Recently, a reader named Porak asked me what careers IT auditors can move to when they leave auditing (see the original question here).
I couldn’t find much on the Internet on this topic, but there’s a lot of options.
I’ve actually worked in quite a few of the areas mentioned below…
If you’re skilled in general IT, you should consider the following fields, depending on your specific IT auditor skills and years of experience. Bold text indicates you’d probably need to possess a high level of skill in that area already to make a move.
- Business Continuity Planning/Disaster Recovery* – help departments do risk assessments, business impact analyses, and create and test BCP/DR plans, and update them.
- Compliance, Risk Management, or Information Security* – all these departments need people who understand policies, standards, risk, controls, running technical projects, research, etc.
Here’s one of the few articles on found re: life after IT audit: http://www.careersinaudit.com/article/moving-from-it-audit-to-cyber-security/?s=2
- Vulnerability Assessor or Penetration Tester* – Run vulnerability scans and try to break software/hardware manually and/or with tools.
- Technical Writing* – Documenting manufacturing processes, computer operation manuals, training materials, etc.
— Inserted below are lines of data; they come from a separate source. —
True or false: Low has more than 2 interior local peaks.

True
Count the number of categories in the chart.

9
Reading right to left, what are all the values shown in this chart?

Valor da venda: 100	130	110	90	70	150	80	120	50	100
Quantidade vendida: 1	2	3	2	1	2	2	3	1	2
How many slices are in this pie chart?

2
Assuming you have excellent interviewing and written communication skills.
- Training – teach others how to use computer systems, software, hardware, etc.
- Data Analytics* – most departments are doing some type of analytics these days.
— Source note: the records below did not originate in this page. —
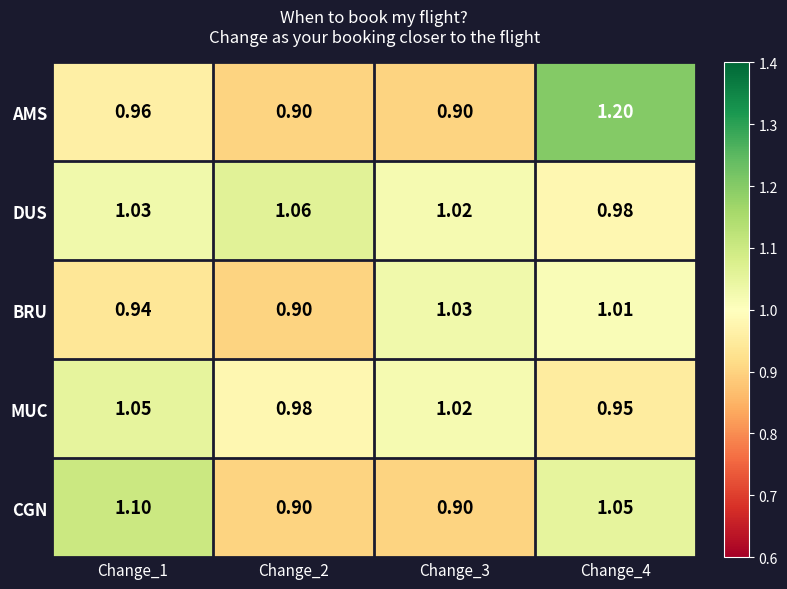

Between Change_1 and Change_4, which series saw the biggest shift?

AMS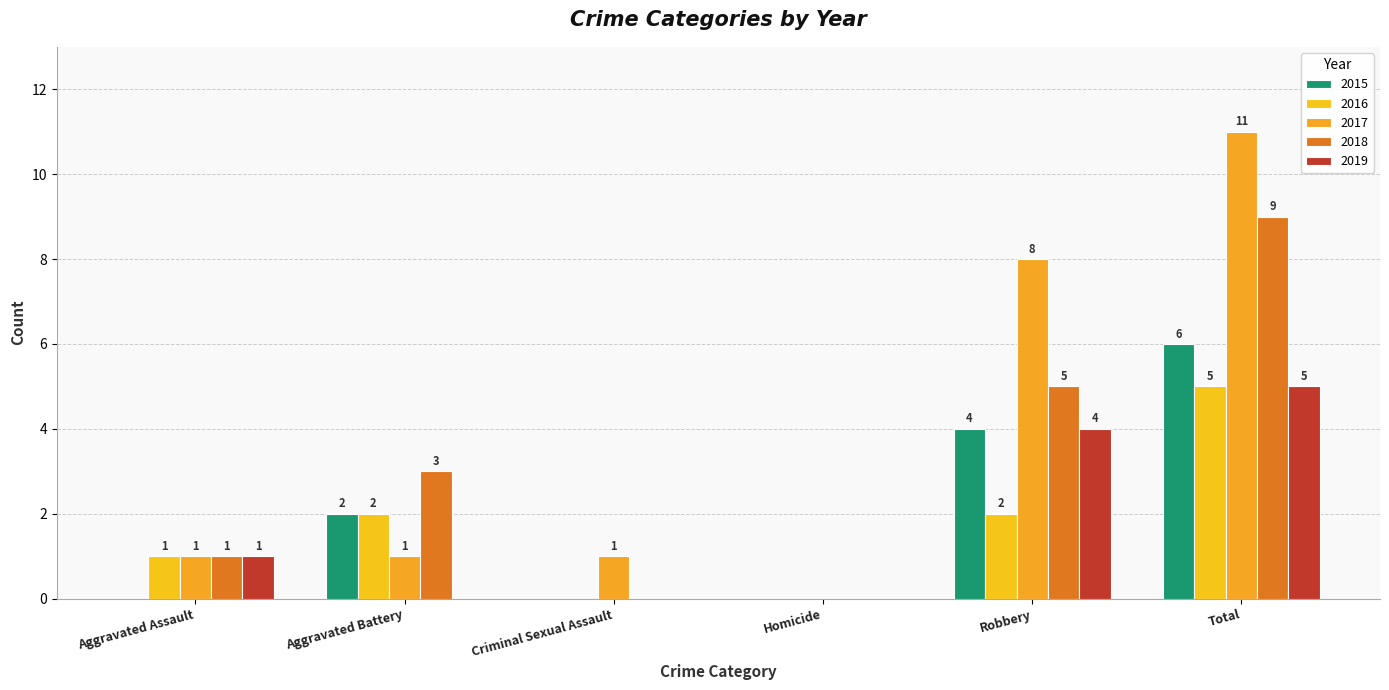

Which label corresponds to the smallest value in the chart?

Aggravated Assault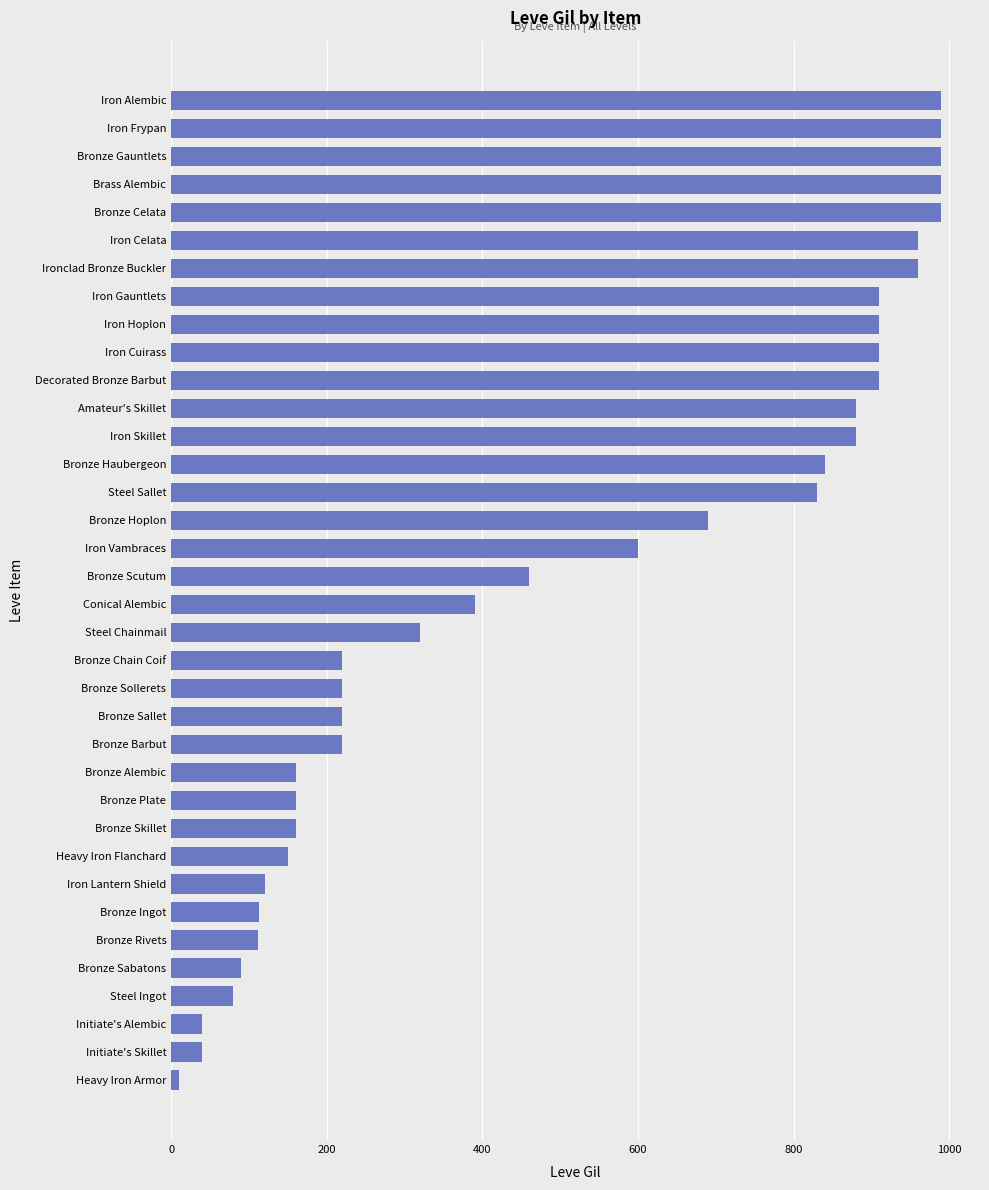

How many bars are there in total?

36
- Management* – easy to move into if you managed or mentored people when you were in audit.
- Process Improvement – usually auditors identify problem areas that can be made more efficient as part of some audits, so this may be a possibility.
- Merger integration – Assist your company acquire another company, working through the redundant networks, IT systems, personnel, etc. I list this one as an example that almost anything is possible, especially since one IT audit director I know just moved within the same company to this very position.
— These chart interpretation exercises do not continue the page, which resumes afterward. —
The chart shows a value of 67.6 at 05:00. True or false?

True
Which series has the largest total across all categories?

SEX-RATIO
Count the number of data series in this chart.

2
*These are positions I’ve held prior to my experience as an IT auditor. The only exception is Data Analytics, which I did not get into until I was in IT audit. In my case, all this prior experience made me a better IT auditor, but it works the other way around too.
I’m sure I missed several other careers.
Who can add a few more, with a short description of why you think it’s a valid option for a IT auditor to aspire to?